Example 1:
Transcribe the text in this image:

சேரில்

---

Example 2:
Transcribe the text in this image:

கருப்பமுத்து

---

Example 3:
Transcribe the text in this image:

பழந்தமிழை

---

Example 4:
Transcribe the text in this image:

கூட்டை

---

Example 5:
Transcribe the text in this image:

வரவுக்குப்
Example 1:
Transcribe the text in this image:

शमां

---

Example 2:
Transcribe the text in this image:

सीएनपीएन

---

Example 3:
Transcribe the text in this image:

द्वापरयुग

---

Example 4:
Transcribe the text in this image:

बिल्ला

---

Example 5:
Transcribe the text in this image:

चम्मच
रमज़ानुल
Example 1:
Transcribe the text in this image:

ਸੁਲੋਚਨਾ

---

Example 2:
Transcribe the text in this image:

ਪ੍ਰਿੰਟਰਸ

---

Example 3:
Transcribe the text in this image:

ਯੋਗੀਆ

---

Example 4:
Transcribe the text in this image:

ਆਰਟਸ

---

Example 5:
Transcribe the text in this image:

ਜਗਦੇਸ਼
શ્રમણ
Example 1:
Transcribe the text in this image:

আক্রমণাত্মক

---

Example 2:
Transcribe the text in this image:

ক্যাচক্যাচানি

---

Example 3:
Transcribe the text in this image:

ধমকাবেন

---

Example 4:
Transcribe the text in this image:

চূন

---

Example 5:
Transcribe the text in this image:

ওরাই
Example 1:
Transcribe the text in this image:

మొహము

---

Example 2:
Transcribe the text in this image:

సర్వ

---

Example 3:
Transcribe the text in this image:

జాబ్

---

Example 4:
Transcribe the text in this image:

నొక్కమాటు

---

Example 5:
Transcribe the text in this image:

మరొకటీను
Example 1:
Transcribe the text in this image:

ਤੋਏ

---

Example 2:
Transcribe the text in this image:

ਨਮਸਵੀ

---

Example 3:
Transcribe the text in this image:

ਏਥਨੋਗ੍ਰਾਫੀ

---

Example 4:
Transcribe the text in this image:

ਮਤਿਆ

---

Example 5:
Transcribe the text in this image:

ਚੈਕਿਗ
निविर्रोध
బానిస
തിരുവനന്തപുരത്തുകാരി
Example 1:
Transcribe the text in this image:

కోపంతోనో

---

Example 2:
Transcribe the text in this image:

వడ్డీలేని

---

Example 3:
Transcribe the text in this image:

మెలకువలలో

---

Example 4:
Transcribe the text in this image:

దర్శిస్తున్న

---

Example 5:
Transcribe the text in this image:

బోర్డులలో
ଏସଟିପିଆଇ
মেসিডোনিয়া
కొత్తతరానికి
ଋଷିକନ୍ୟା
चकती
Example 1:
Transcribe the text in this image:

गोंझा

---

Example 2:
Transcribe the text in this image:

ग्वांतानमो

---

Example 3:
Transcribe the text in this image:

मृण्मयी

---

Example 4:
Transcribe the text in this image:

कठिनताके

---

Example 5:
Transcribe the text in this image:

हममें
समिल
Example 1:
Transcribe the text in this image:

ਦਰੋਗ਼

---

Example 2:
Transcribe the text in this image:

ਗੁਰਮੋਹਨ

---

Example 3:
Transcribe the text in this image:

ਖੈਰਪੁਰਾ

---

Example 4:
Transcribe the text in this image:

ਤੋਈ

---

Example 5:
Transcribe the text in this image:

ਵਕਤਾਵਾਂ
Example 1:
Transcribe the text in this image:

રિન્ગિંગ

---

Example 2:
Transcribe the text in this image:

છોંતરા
+ + + +
* _Assignment_: Set every record down again, exactly as given.

* _Worked solution_:
Example 1:
Transcribe the text in this image:

சேரில்

---

Example 2:
Transcribe the text in this image:

கருப்பமுத்து

---

Example 3:
Transcribe the text in this image:

பழந்தமிழை

---

Example 4:
Transcribe the text in this image:

கூட்டை

---

Example 5:
Transcribe the text in this image:

வரவுக்குப்
Example 1:
Transcribe the text in this image:

शमां

---

Example 2:
Transcribe the text in this image:

सीएनपीएन

---

Example 3:
Transcribe the text in this image:

द्वापरयुग

---

Example 4:
Transcribe the text in this image:

बिल्ला

---

Example 5:
Transcribe the text in this image:

चम्मच
रमज़ानुल
Example 1:
Transcribe the text in this image:

ਸੁਲੋਚਨਾ

---

Example 2:
Transcribe the text in this image:

ਪ੍ਰਿੰਟਰਸ

---

Example 3:
Transcribe the text in this image:

ਯੋਗੀਆ

---

Example 4:
Transcribe the text in this image:

ਆਰਟਸ

---

Example 5:
Transcribe the text in this image:

ਜਗਦੇਸ਼
શ્રમણ
Example 1:
Transcribe the text in this image:

আক্রমণাত্মক

---

Example 2:
Transcribe the text in this image:

ক্যাচক্যাচানি

---

Example 3:
Transcribe the text in this image:

ধমকাবেন

---

Example 4:
Transcribe the text in this image:

চূন

---

Example 5:
Transcribe the text in this image:

ওরাই
Example 1:
Transcribe the text in this image:

మొహము

---

Example 2:
Transcribe the text in this image:

సర్వ

---

Example 3:
Transcribe the text in this image:

జాబ్

---

Example 4:
Transcribe the text in this image:

నొక్కమాటు

---

Example 5:
Transcribe the text in this image:

మరొకటీను
Example 1:
Transcribe the text in this image:

ਤੋਏ

---

Example 2:
Transcribe the text in this image:

ਨਮਸਵੀ

---

Example 3:
Transcribe the text in this image:

ਏਥਨੋਗ੍ਰਾਫੀ

---

Example 4:
Transcribe the text in this image:

ਮਤਿਆ

---

Example 5:
Transcribe the text in this image:

ਚੈਕਿਗ
निविर्रोध
బానిస
തിരുവനന്തപുരത്തുകാരി
Example 1:
Transcribe the text in this image:

కోపంతోనో

---

Example 2:
Transcribe the text in this image:

వడ్డీలేని

---

Example 3:
Transcribe the text in this image:

మెలకువలలో

---

Example 4:
Transcribe the text in this image:

దర్శిస్తున్న

---

Example 5:
Transcribe the text in this image:

బోర్డులలో
ଏସଟିପିଆଇ
মেসিডোনিয়া
కొత్తతరానికి
ଋଷିକନ୍ୟା
चकती
Example 1:
Transcribe the text in this image:

गोंझा

---

Example 2:
Transcribe the text in this image:

ग्वांतानमो

---

Example 3:
Transcribe the text in this image:

मृण्मयी

---

Example 4:
Transcribe the text in this image:

कठिनताके

---

Example 5:
Transcribe the text in this image:

हममें
समिल
Example 1:
Transcribe the text in this image:

ਦਰੋਗ਼

---

Example 2:
Transcribe the text in this image:

ਗੁਰਮੋਹਨ

---

Example 3:
Transcribe the text in this image:

ਖੈਰਪੁਰਾ

---

Example 4:
Transcribe the text in this image:

ਤੋਈ

---

Example 5:
Transcribe the text in this image:

ਵਕਤਾਵਾਂ
Example 1:
Transcribe the text in this image:

રિન્ગિંગ

---

Example 2:
Transcribe the text in this image:

છોંતરા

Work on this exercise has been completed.